- [ASSIGNMENT]:
Go through the data from its first line and retype each line, stopping once the line containing "15: (786, 210, 2.09)" has been retyped.

Saved data entries
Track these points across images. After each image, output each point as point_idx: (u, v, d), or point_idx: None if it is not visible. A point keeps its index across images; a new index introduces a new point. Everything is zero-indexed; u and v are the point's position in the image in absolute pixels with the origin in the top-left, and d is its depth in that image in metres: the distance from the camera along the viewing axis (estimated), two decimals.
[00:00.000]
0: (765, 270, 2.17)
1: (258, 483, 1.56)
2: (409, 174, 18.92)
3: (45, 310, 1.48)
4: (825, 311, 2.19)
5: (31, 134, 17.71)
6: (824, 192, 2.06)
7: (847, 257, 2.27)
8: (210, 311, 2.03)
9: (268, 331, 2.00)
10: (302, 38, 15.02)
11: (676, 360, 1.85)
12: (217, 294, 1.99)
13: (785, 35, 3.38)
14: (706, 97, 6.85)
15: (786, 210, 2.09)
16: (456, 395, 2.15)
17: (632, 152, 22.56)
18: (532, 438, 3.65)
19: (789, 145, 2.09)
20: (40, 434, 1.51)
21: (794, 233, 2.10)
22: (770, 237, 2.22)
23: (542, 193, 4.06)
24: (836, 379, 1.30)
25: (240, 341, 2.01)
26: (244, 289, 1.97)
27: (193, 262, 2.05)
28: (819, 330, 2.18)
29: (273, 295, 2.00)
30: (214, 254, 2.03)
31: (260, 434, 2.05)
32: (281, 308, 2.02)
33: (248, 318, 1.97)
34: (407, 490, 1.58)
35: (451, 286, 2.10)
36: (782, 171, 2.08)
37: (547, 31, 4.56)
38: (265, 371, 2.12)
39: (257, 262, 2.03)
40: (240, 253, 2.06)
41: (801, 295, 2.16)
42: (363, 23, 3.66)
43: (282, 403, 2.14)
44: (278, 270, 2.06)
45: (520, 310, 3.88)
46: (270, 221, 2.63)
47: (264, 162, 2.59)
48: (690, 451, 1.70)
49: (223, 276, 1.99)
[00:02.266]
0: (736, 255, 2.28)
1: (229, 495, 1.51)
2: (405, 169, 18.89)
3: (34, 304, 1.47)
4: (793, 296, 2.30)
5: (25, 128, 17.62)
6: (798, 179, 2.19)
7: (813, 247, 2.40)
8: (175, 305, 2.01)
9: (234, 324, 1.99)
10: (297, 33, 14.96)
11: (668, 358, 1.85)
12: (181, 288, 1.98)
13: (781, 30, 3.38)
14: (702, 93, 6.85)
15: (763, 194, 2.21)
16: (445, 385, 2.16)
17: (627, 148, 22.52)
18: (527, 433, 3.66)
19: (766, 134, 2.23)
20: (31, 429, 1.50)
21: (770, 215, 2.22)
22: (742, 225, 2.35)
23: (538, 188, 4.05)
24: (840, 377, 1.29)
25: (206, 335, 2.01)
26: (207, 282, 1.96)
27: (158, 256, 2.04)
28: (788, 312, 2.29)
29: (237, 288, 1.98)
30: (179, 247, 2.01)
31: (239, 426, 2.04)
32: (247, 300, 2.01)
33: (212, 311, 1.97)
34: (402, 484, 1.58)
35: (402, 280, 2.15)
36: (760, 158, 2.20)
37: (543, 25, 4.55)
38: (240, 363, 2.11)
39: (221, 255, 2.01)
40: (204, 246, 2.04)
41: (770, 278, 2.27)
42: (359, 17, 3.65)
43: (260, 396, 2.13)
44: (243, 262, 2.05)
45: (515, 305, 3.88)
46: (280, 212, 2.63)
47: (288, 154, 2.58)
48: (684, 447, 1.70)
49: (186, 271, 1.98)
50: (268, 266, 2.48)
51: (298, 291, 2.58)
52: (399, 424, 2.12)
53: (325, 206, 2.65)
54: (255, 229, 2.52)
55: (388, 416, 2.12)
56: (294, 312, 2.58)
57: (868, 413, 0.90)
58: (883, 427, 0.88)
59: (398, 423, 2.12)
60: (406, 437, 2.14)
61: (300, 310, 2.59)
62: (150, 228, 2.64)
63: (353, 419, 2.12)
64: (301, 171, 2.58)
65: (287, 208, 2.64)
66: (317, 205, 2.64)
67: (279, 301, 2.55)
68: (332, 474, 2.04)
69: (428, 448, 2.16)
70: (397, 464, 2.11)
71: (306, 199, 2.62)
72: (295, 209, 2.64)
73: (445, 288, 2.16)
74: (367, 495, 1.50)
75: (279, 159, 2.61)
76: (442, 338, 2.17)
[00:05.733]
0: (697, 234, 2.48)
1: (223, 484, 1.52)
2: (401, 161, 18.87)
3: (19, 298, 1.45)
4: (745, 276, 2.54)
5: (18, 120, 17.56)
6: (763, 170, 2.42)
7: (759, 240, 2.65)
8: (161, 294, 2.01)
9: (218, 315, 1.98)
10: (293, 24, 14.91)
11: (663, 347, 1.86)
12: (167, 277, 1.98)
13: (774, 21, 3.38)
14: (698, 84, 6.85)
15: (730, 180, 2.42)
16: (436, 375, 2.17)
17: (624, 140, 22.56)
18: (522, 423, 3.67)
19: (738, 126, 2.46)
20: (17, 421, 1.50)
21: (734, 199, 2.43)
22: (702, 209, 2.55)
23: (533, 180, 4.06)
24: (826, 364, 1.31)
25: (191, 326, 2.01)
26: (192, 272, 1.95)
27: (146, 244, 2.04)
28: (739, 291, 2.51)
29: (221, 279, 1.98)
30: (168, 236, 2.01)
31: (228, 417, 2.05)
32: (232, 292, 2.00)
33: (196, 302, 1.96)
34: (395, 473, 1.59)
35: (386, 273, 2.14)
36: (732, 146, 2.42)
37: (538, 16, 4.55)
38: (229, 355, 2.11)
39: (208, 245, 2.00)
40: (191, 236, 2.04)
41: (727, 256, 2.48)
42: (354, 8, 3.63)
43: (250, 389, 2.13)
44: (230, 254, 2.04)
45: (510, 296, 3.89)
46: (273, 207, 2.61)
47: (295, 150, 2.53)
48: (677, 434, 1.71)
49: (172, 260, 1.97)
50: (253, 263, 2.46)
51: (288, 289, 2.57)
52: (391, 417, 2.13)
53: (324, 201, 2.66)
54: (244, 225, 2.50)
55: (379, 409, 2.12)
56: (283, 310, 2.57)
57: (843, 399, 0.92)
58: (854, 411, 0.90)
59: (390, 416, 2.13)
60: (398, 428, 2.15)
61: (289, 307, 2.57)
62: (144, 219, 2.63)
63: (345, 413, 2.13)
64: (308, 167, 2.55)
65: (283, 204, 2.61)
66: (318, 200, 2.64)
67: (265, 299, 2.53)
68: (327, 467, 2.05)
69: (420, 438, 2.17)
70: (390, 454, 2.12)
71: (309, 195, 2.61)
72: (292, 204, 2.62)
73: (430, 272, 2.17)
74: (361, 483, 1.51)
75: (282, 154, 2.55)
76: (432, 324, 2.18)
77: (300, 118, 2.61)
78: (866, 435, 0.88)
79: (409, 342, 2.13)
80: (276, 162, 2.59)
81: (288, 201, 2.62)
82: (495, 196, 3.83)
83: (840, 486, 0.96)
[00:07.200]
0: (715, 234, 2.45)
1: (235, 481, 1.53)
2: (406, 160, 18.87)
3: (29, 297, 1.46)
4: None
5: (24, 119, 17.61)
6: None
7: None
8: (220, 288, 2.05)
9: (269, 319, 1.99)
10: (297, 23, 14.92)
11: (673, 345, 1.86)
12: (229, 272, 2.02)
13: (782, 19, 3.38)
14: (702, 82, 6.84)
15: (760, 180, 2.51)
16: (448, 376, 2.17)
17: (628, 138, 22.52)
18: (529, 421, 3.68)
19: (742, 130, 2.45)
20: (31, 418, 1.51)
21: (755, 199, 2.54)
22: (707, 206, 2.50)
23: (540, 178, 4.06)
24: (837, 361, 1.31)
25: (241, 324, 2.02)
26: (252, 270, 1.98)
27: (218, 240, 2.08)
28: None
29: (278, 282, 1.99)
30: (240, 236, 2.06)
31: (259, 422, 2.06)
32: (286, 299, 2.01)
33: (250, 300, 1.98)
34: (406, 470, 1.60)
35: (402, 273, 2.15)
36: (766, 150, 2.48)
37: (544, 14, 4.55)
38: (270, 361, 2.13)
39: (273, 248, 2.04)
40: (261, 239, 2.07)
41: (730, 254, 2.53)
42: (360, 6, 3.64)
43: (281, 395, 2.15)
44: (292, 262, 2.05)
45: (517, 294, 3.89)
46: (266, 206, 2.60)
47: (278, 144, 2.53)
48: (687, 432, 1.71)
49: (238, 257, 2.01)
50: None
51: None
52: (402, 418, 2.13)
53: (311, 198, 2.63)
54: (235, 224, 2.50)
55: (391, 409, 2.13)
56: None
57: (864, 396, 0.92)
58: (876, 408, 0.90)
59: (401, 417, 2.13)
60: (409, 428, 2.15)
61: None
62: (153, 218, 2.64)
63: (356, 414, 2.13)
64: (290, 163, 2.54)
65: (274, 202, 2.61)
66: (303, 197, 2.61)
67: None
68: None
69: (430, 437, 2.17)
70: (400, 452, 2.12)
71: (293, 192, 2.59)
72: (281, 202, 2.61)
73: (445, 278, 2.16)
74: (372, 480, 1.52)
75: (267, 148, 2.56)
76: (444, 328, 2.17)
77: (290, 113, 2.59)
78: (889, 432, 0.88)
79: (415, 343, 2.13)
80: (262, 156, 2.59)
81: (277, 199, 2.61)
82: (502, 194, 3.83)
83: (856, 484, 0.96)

- [RESPONSE TO THIS EXERCISE]:
Track these points across images. After each image, output each point as point_idx: (u, v, d), or point_idx: None if it is not visible. A point keeps its index across images; a new index introduces a new point. Everything is zero-indexed; u and v are the point's position in the image in absolute pixels with the origin in the top-left, and d is its depth in that image in metres: the distance from the camera along the viewing axis (estimated), two decimals.
[00:00.000]
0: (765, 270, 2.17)
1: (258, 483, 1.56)
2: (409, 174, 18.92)
3: (45, 310, 1.48)
4: (825, 311, 2.19)
5: (31, 134, 17.71)
6: (824, 192, 2.06)
7: (847, 257, 2.27)
8: (210, 311, 2.03)
9: (268, 331, 2.00)
10: (302, 38, 15.02)
11: (676, 360, 1.85)
12: (217, 294, 1.99)
13: (785, 35, 3.38)
14: (706, 97, 6.85)
15: (786, 210, 2.09)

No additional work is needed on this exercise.